Ludwig van Toronto

LEBRECHT LISTENS | Vilde Frang: Come For The Bartók, Stay For The Enescu

Vilde Frang (Photo: Marco Borggreve)
The first Bartók concerto, a youthful effusion of innocent love, is not going to change our lives. The Geroge Enescu Octet, on the other hand, might. (Photo: Marco Borggreve)

Bartok: Concerto, Enescu: Octet (Warner Classics)

★★★★ (out of five)

The one thing that keeps me from awarding this album the full five stars is that it is upside down. It opens with a perfectly decent performance of Bela Bartok’s first violin concerto by the Norwegian virtuoso Vilde Frang, with the Radio France philharmonic orchestra conducted by Mikko Franck. Frang, who is 32, has been performing since she was ten years old. Everything she does is perfectly lovely and agreeable.
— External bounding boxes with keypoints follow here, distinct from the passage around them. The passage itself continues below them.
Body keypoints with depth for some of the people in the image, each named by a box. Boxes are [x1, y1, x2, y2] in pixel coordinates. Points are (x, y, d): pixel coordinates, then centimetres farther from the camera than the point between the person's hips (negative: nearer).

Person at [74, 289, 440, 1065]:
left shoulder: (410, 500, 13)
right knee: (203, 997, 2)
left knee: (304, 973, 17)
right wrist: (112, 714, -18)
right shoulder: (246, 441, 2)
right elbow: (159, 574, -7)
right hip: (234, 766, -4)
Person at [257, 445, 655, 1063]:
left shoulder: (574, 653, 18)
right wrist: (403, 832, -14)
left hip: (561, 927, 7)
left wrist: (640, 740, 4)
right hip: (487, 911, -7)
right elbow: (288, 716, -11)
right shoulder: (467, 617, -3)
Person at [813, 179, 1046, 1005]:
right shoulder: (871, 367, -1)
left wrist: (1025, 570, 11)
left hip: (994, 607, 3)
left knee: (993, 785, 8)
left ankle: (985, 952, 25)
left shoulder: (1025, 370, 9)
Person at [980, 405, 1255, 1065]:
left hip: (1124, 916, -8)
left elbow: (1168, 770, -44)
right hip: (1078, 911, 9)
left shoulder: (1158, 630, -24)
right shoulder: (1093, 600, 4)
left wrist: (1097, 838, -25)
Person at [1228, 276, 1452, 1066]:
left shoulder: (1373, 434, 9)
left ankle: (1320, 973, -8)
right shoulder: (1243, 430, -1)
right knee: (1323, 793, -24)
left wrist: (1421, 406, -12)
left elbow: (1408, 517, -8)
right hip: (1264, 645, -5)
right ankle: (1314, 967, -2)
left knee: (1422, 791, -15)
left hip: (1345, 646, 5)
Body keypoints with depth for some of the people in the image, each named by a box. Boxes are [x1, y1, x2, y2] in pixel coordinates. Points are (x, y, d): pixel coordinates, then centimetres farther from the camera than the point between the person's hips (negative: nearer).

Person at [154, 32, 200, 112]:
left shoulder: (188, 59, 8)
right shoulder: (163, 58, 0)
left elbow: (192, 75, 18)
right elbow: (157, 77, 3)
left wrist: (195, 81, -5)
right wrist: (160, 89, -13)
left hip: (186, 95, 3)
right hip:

The first Bartók concerto, a youthful effusion of innocent love, is not going to change our lives.

The octet, on the other hand, might. Geroge Enescu was one of the great violinists of all time, a brilliant pedagogue who infused his pupils with human values as much as musical ones. The Octet for Strings, written about the same time as Schoenberg’s Verklärte Nacht, is a free-flowing conversation between strongly opinionated friends.

Frang plays lead violin in a section of four. Lawrence Power and Lily Francis are the violas, Nicolas Altstaedt and Jan-Erik Gustafsson the cellos. Enesco’s underlying Romanian melodies are cousins to Bartok’s ethnic tunes and the piece is predicated on tensions with one section often butting out another. It’s a thrilling little argument and Frang leads it like a parliamentary Speaker with impartial authority. Unknown to me before this recording, the Enesco Octet deserves to be ranked with Schubert and Mendelssohn as a leader in its form. I am really grateful to Vilde Frang for bringing it to our attention. You should try it at home.